Surinsar-Mansar Lakes. 08/11/05; Jammu & Kashmir; 350 ha; 32°45'N 075°12'E. Wildlife Sanctuary, Hindu sacred site. Freshwater composite lake in semi-arid Panjab Plains, adjoining the Jhelum Basin with catchment of sandy conglomeratic soil, boulders and pebbles. Surinsar is rain-fed without permanent discharge, and Mansar is primarily fed by surface run-off and partially by mineralised water through paddy fields, with inflow increasing in rainy season. The lake supports CITES and IUCN Redlisted Lissemys punctata, Aspideretes gangeticus, and Mansariella lacustris. This composite lake is high in micro nutrients for which it is an attractive habitat, breeding and nursery ground for migratory waterfowls like Fulica atra, Gallinula chloropus, Podiceps nigricollis, Aythya fuligula, and various Anas species. The site is socially and culturally very important with many temples around owing to its mythical origin from the Mahabharata period. Although the lakes support variety of fishes, fishing is discouraged for religious values.

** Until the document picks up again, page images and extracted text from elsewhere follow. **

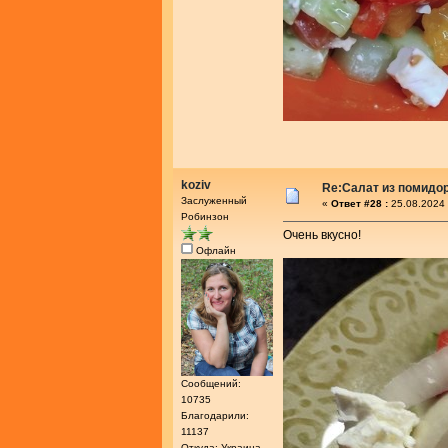
koziv
Re:Салат из помидо
Заслуженный
«
Ответ #28 :
25.08.2024 
Робинзон
Очень вкусно!
Офлайн
Сообщений:
10735
Благодарили:
11137
Откуда: Украина,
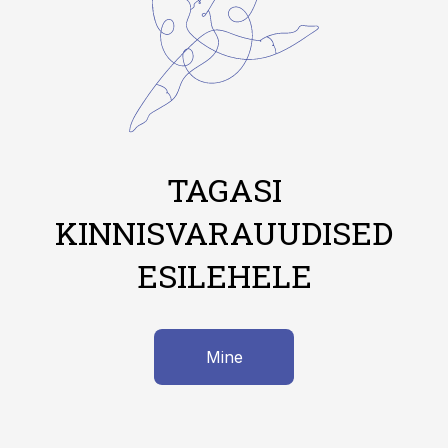
TAGASI
KINNISVARAUUDISED
ESILEHELE
Mine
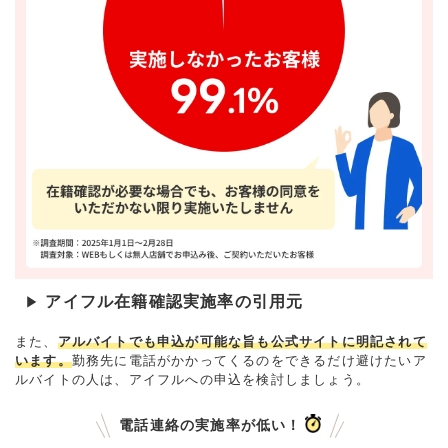
アイフル在籍確認実施率の引用元
▶
また、
アルバイトでも申込が可能な旨も公式サイトに明記されて
います。
勤務先に電話がかかってくるのをできるだけ避けたいア
ルバイトの人は、アイフルへの申込を検討しましょう。
電話連絡の実施率が低い！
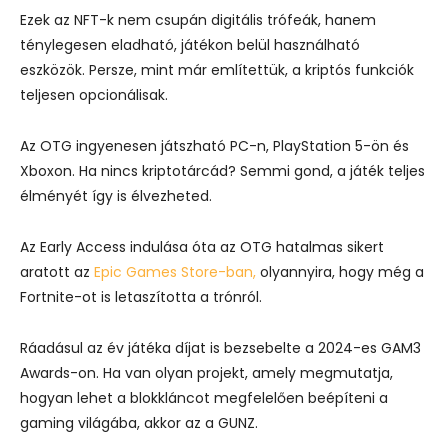
Ezek az NFT-k nem csupán digitális trófeák, hanem
ténylegesen eladható, játékon belül használható
eszközök. Persze, mint már említettük, a kriptós funkciók
teljesen opcionálisak.
Az OTG ingyenesen játszható PC-n, PlayStation 5-ön és
Xboxon. Ha nincs kriptotárcád? Semmi gond, a játék teljes
élményét így is élvezheted.
Az Early Access indulása óta az OTG hatalmas sikert
aratott az
Epic Games Store-ban,
olyannyira, hogy még a
Fortnite-ot is letaszította a trónról.
Ráadásul az év játéka díjat is bezsebelte a 2024-es GAM3
Awards-on. Ha van olyan projekt, amely megmutatja,
hogyan lehet a blokkláncot megfelelően beépíteni a
gaming világába, akkor az a GUNZ.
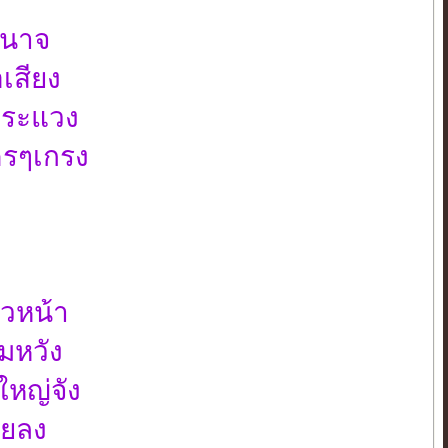
ำนาจ
อเสียง
่าระแวง
ครๆเกรง
าวหน้า
มหวัง
ใหญ่จัง
ายลง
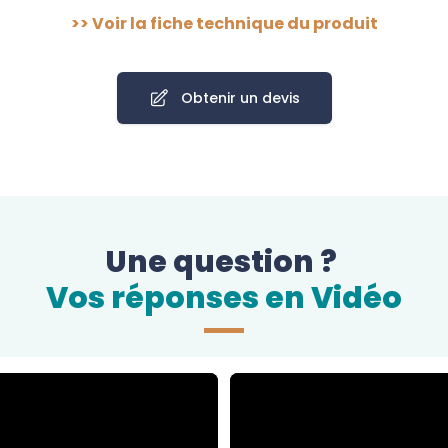
>>
Voir la fiche technique du produit
Obtenir un devis
Une question ?
Vos réponses en Vidéo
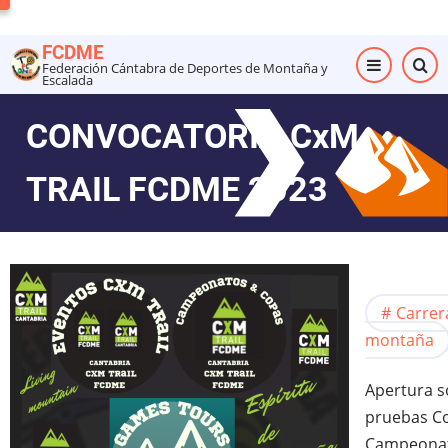
Pasar
al
FCDME
contenido
Federación Cántabra de Deportes de Montaña y
Escalada
principal
CONVOCATORIA CxM
TRAIL FCDME 2023
Carrer
montaña
Apertura s
pruebas C
Campeonat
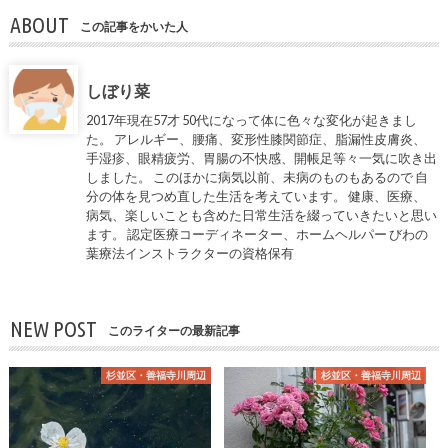
ABOUT
この記事をかいた人
しぼり菜
2017年現在57才 50代になって体に色々な変化が起きまし
た。 アレルギー、腰痛、変形性膝関節症、脂漏性皮膚炎、
手湿疹、眼精疲労、胃腸の不快感、開帳足等々一気に吹き出
しました。 このほかに病気以前、未病のものもあるので 自
分の体を見つめ直した生活を考えています。 健康、医療、
病気、楽しいことも含めた日常生活を綴っていきたいと思い
ます。 認定医療コーディネーター、ホームヘルパー びわの
葉療法インストラクターの資格保有
NEW POST
このライターの最新記事
杉並区・善福寺川周辺
杉並区・善福寺川周辺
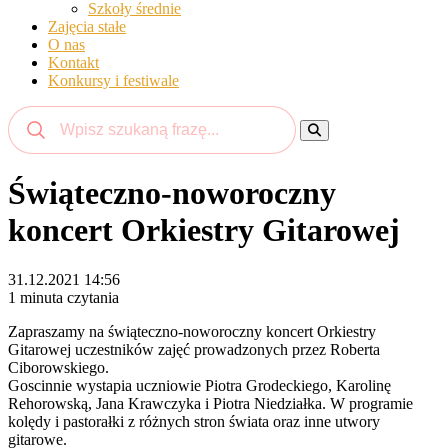
Szkoły średnie
Zajęcia stałe
O nas
Kontakt
Konkursy i festiwale
Świąteczno-noworoczny
koncert Orkiestry Gitarowej
31.12.2021 14:56
1 minuta czytania
Zapraszamy na świąteczno-noworoczny koncert Orkiestry
Gitarowej uczestników zajęć prowadzonych przez Roberta
Ciborowskiego.
Goscinnie wystapia uczniowie Piotra Grodeckiego, Karolinę
Rehorowską, Jana Krawczyka i Piotra Niedziałka. W programie
kolędy i pastorałki z różnych stron świata oraz inne utwory
gitarowe.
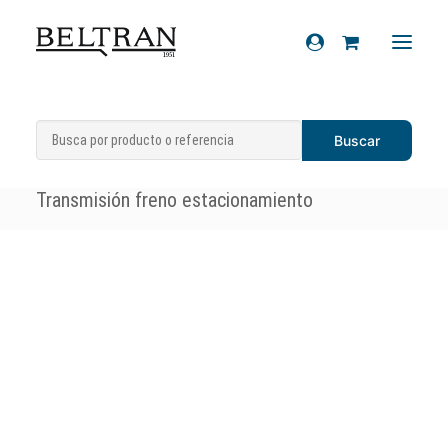
Inicio
»
Recambios
»
Sistema de
Recambios
transmisiones
»
Transmisiones freno
»
Accesorios
Transmisión freno estacionamiento
Cascos
Artículos de regalo
Productos químicos
Sobre nosotros
Contacto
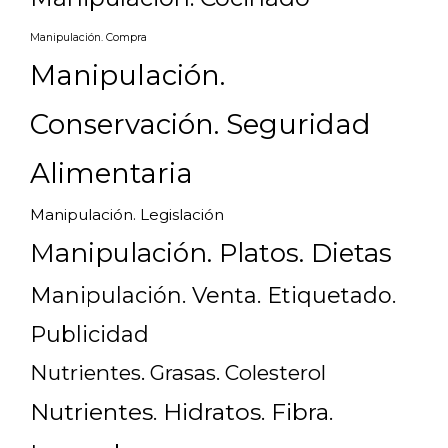
Manipulación. Compra
Manipulación.
Conservación. Seguridad
Alimentaria
Manipulación. Legislación
Manipulación. Platos. Dietas
Manipulación. Venta. Etiquetado.
Publicidad
Nutrientes. Grasas. Colesterol
Nutrientes. Hidratos. Fibra.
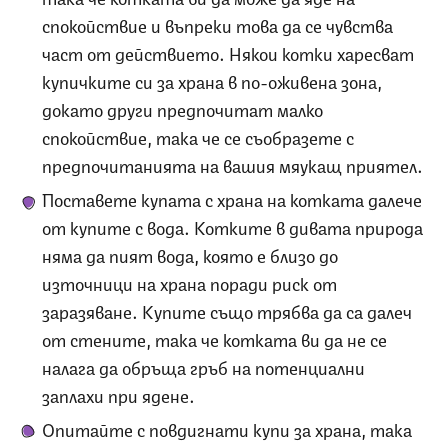
спокойствие и въпреки това да се чувства
част от действието. Някои котки харесват
купичките си за храна в по-оживена зона,
докато други предпочитат малко
спокойствие, така че се съобразете с
предпочитанията на вашия мяукащ приятел.
Поставете купата с храна на котката далече
от купите с вода. Котките в дивата природа
няма да пият вода, която е близо до
източници на храна поради риск от
заразяване. Купите също трябва да са далеч
от стените, така че котката ви да не се
налага да обръща гръб на потенциални
заплахи при ядене.
Опитайте с повдигнати купи за храна, така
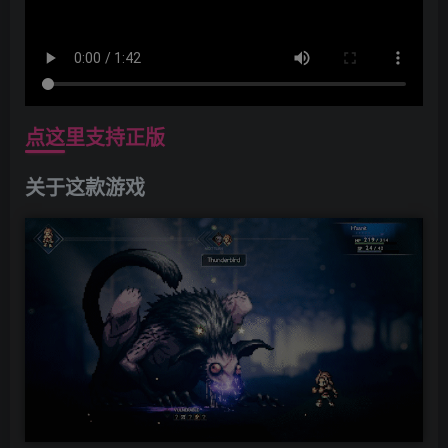
点这里支持正版
关于这款游戏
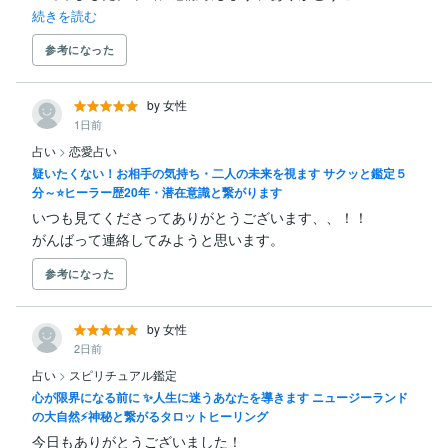
続きを読む
参考になった
by 女性
1日前
占い
>
恋愛占い
疑いたくない！お相手の気持ち・二人の未来を視ます サクッと鑑定５
分～⭐ヒーラー歴20年・潜在意識と繋がります
いつも見てくださってありがとうございます、、！！

がんばって連絡してみようと思います。
参考になった
by 女性
2日前
占い
>
スピリチュアル鑑定
心が限界になる前に ✨人生に迷うあなたを導きます ニュージーランド
の大自然⚡神秘と繋がるタロットヒーリング
今日もありがとうございました！
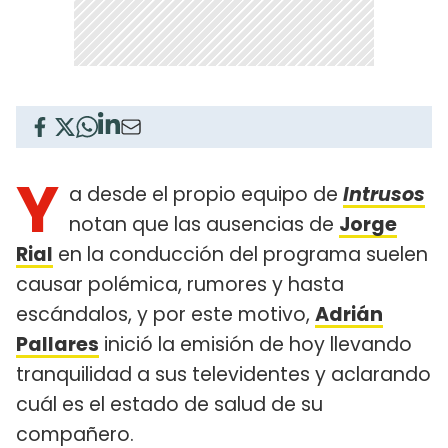
Y
a desde el propio equipo de
Intrusos
notan que las ausencias de
Jorge
Rial
en la conducción del programa suelen
causar polémica, rumores y hasta
escándalos, y por este motivo,
Adrián
Pallares
inició la emisión de hoy llevando
tranquilidad a sus televidentes y aclarando
cuál es el estado de salud de su
compañero.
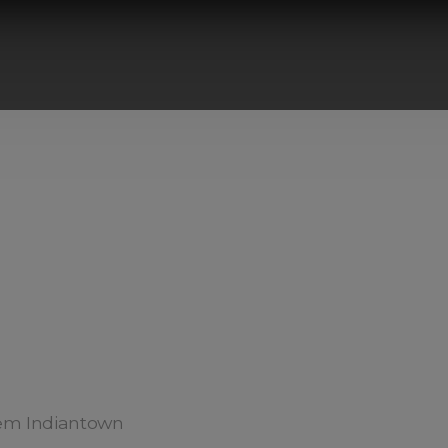
em Indiantown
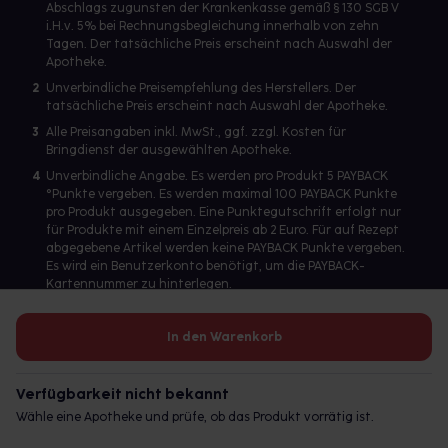
Abschlags zugunsten der Krankenkasse gemäß § 130 SGB V
i.H.v. 5% bei Rechnungsbegleichung innerhalb von zehn
Tagen. Der tatsächliche Preis erscheint nach Auswahl der
Apotheke.
2
Unverbindliche Preisempfehlung des Herstellers. Der
tatsächliche Preis erscheint nach Auswahl der Apotheke.
3
Alle Preisangaben inkl. MwSt., ggf. zzgl. Kosten für
Bringdienst der ausgewählten Apotheke.
4
Unverbindliche Angabe. Es werden pro Produkt 5 PAYBACK
°Punkte vergeben. Es werden maximal 100 PAYBACK Punkte
pro Produkt ausgegeben. Eine Punktegutschrift erfolgt nur
für Produkte mit einem Einzelpreis ab 2 Euro. Für auf Rezept
abgegebene Artikel werden keine PAYBACK Punkte vergeben.
Es wird ein Benutzerkonto benötigt, um die PAYBACK-
Kartennummer zu hinterlegen.
In den Warenkorb
Betreiber des Portals und verantwortlich: gesund.de GmbH &
Co. KG, HRA 113699, Amtsgericht München
Verfügbarkeit nicht bekannt
© 2026 gesund.de GmbH & Co. KG
Wähle eine Apotheke und prüfe, ob das Produkt vorrätig ist.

The main threats are increasing visitors, agricultural runoff, bathing and cremation rituals. Conservation is focused on awareness-raising. Ramsar site no.1573.
Upper Ganga River (Brijghat to Narora Stretch). 08/11/05; Uttar Pradesh; 26,590 ha; 28°33'N 078°12'E. A shallow river stretch of the great Ganges with intermittent small stretches of deep-water pools and reservoirs upstream from barrages. The river provides habitat for IUCN Red listed Ganges River Dolphin, Gharial, Crocodile, 6 species of turtles, otters, 82 species of fish and more than hundred species of birds. Major plant species, some of which have high medicinal values, include Dalbergia sissoo, Saraca indica, Eucalyptus globulus, Ficus bengalensis, Dendrocalamus strictus, Tectona grandis, Azadirachta indica and aquatic Eichhorina. This river stretch has high Hindu religious importance for thousands of pilgrims and is used for cremation and holy baths for spiritual purification. Major threats are sewage discharge, agricultural runoff, and intensive fishing. Conservation activities carried out are plantation to prevent bank erosion, training on organic farming, and lobbying to ban commercial fishing. Ramsar site no. 1574.